Cibi che aiutano a dormire: ecco cosa consigliano gli esperti

cibi che aiutano a dormire

Quali sono gli alimenti che aiutano a dormire? Cosa consigliano gli esperti in merito ai disturbi del sonno?

Il 18 marzo è la Giornata Mondiale del Sonno. Forse non tutti ci pensano, ma l’insonnia è un problema comune e i disturbi del sonno, in generale, affliggono numerose persone. Vediamo alcuni consigli da seguire soprattutto nel corso del pasto serale, utili per chi soffre di questi problemi, ma in generale per tutti.

Uno dei primi consigli è sicuramente quello di andare a dormire con lo stomaco non pieno e, possibilmente, di addormentarsi su un fianco in modo da facilitare l’eventuale digestione ed evitare, o almeno ridurre, i problemi di reflusso.

Gli esperti spiegano che i disturbi del sonno non sono da sottovalutare, in quanto sono segni evidenti di problemi della sfera emotiva e psicologica, che possono portare a ripercussioni importanti anche sullo stato fisico e causare disagi in ambito lavorativo, sociale e relazionale.

Le cause dei disturbi del sonno possono essere legate, ad esempio, ad accumulo di stress e ansia. Proprio in occasione della Giornata Mondiale del Sonno, l’Eurodap ha promosso un’iniziativa per accogliere tutte le persone con problemi di stress psico-fisico, ansia e problemi di insonnia e fornire loro una visita psicologica gratuita.

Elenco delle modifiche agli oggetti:
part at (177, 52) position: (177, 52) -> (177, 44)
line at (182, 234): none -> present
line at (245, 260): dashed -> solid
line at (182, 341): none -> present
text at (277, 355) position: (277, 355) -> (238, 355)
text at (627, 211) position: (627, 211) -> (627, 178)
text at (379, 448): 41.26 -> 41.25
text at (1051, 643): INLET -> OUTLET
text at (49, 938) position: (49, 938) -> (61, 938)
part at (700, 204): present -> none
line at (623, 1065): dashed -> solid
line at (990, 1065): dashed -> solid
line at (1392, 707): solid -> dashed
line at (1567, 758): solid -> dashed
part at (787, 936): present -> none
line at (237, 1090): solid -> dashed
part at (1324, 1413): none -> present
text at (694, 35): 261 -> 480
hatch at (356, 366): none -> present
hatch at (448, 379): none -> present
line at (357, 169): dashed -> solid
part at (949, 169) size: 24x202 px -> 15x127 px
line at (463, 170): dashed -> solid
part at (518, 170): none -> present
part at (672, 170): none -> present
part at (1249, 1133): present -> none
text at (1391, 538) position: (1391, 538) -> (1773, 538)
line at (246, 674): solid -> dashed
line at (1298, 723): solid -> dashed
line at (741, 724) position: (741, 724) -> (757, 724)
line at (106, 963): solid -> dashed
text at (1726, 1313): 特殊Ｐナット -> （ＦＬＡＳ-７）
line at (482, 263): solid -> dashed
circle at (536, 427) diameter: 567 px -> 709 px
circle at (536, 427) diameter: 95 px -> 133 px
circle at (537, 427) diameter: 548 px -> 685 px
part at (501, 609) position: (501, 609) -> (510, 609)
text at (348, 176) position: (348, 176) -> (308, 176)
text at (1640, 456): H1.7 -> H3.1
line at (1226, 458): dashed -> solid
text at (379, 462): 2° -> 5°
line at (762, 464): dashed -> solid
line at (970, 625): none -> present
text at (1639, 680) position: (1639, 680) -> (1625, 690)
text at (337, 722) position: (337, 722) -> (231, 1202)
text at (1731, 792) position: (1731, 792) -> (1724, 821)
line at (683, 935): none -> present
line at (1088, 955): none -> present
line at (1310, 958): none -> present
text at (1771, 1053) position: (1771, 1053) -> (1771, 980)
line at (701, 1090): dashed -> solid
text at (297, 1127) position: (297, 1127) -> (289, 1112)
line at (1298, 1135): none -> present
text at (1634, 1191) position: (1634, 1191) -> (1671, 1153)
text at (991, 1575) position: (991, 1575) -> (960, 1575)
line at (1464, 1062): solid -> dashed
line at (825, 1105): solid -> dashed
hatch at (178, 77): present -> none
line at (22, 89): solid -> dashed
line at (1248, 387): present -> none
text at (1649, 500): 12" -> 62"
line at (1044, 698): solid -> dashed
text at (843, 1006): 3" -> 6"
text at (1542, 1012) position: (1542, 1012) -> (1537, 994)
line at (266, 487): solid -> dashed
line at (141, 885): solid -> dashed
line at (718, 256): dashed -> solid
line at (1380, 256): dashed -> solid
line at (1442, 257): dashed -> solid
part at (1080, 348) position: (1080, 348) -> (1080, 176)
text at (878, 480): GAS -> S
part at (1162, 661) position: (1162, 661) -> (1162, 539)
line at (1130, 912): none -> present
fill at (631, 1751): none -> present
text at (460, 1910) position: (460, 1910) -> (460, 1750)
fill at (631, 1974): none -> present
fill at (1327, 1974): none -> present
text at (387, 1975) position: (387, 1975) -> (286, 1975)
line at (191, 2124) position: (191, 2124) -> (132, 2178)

» COSA FARE
Trascrivi per intero il testo sui cibi che aiutano a dormire, parola per parola. Le voci vengono da un'altra fonte.

» COMPITO SVOLTO
Cibi che aiutano a dormire: ecco cosa consigliano gli esperti

cibi che aiutano a dormire

Quali sono gli alimenti che aiutano a dormire? Cosa consigliano gli esperti in merito ai disturbi del sonno?

Il 18 marzo è la Giornata Mondiale del Sonno. Forse non tutti ci pensano, ma l’insonnia è un problema comune e i disturbi del sonno, in generale, affliggono numerose persone. Vediamo alcuni consigli da seguire soprattutto nel corso del pasto serale, utili per chi soffre di questi problemi, ma in generale per tutti.

Uno dei primi consigli è sicuramente quello di andare a dormire con lo stomaco non pieno e, possibilmente, di addormentarsi su un fianco in modo da facilitare l’eventuale digestione ed evitare, o almeno ridurre, i problemi di reflusso.

Gli esperti spiegano che i disturbi del sonno non sono da sottovalutare, in quanto sono segni evidenti di problemi della sfera emotiva e psicologica, che possono portare a ripercussioni importanti anche sullo stato fisico e causare disagi in ambito lavorativo, sociale e relazionale.

Le cause dei disturbi del sonno possono essere legate, ad esempio, ad accumulo di stress e ansia. Proprio in occasione della Giornata Mondiale del Sonno, l’Eurodap ha promosso un’iniziativa per accogliere tutte le persone con problemi di stress psico-fisico, ansia e problemi di insonnia e fornire loro una visita psicologica gratuita.